Scott Corp. has plans to begin manufacturing and distributing home gardening products such as mulch and fertilizers under its Hyponex division on about 63 acres of the former Goodyear plant property and warehouse, according to Tyler Economic Development Council President Tom Mullins.
Mullins and a Scott Corp. representative will appear before Smith County Commissioners at 9:30 Tuesday morning at the courthouse to consider creating a reinvestment zone for the property. Creation of the zone is necessary for the county and taxing districts for Tyler Junior College and the Smith County Emergency Services District to offer tax abatements to Hyponex.
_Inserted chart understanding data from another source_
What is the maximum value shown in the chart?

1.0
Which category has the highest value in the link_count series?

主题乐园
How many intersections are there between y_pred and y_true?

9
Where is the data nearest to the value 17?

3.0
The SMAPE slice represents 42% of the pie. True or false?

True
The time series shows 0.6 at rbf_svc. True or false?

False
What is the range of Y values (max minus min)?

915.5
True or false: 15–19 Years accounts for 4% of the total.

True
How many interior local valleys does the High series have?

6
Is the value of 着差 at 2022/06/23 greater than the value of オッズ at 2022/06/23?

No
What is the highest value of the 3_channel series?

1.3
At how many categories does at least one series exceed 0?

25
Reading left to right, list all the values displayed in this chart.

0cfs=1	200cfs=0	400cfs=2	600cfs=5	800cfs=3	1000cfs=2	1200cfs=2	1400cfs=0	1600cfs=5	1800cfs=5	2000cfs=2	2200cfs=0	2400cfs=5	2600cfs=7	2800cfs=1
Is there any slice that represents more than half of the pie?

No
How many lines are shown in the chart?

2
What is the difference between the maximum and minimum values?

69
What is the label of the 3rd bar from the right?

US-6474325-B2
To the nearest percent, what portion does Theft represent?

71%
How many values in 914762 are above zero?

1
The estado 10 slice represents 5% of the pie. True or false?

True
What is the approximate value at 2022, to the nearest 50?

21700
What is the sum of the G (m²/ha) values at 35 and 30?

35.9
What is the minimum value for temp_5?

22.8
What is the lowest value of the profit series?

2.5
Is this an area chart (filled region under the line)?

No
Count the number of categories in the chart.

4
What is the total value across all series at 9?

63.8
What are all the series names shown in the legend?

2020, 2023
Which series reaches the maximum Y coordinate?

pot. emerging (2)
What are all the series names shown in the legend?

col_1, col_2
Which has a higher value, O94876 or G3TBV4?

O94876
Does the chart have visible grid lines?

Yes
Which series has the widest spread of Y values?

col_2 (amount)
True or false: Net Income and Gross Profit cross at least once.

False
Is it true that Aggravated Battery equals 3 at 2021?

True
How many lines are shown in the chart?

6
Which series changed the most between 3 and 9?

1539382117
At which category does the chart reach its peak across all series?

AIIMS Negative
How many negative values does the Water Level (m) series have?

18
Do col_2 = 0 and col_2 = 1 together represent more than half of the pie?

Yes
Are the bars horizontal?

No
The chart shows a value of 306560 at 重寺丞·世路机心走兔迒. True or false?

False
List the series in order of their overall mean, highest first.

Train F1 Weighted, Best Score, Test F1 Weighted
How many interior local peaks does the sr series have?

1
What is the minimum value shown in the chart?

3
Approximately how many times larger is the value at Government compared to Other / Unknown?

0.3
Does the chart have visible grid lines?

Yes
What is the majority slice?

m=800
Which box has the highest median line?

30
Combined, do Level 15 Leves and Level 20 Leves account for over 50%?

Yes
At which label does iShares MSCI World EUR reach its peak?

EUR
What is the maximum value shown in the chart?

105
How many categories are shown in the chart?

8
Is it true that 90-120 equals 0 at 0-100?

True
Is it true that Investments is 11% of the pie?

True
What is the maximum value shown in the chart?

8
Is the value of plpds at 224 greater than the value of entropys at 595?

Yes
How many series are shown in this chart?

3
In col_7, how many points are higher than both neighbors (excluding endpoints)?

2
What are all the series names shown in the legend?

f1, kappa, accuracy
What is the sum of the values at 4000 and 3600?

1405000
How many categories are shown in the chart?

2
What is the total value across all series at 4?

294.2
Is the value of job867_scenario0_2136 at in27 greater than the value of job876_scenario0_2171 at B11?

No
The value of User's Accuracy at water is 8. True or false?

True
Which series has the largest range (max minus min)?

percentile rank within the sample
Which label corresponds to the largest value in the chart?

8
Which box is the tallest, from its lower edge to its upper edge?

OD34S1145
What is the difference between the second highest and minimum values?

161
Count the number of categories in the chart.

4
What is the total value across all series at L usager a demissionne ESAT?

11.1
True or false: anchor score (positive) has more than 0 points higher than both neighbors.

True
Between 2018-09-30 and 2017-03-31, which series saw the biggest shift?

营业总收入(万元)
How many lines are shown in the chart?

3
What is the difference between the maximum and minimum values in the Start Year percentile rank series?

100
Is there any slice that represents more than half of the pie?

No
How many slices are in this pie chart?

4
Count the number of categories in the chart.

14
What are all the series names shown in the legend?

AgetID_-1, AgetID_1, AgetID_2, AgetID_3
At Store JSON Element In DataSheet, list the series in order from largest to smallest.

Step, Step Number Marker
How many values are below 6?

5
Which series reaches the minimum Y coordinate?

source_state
If approved, Hyponex would bring 30-40 manufacturing jobs paying anywhere between $11 and $19 an hour to the facility. Mullins said at least 90 percent of the plant's workforce will be East Texans.
"Some of the management and maybe some of the technical positions, they may have to bring in from another area," Mullins said. "Most of these positions will be material handling and distribution positions."
Goodyear opened the plant in 1962 and operated for 36 years before closing its doors. Since that time, at least three tenant prospects for the facility have fell through, Mullins said.
"It's always a negative for a community to have a big, empty facility like that," he said. "So, now we've got a big national group coming in there with a well-known name using a big share of the building."
Tyler EDC will continue searching for tenants to use the remaining 90-plus acres of property and warehouse at the plant, which is bordered on all sides by four-lane highways, Mullins added. It is also one-half mile from the planned Toll 49 and "a crow's flight" of about one-half mile from Tyler Pounds Regional Airport. Those infrastructure ingredients have Mullins and other economic leaders eyeing the former plant as another industrial park for the Tyler area, he said.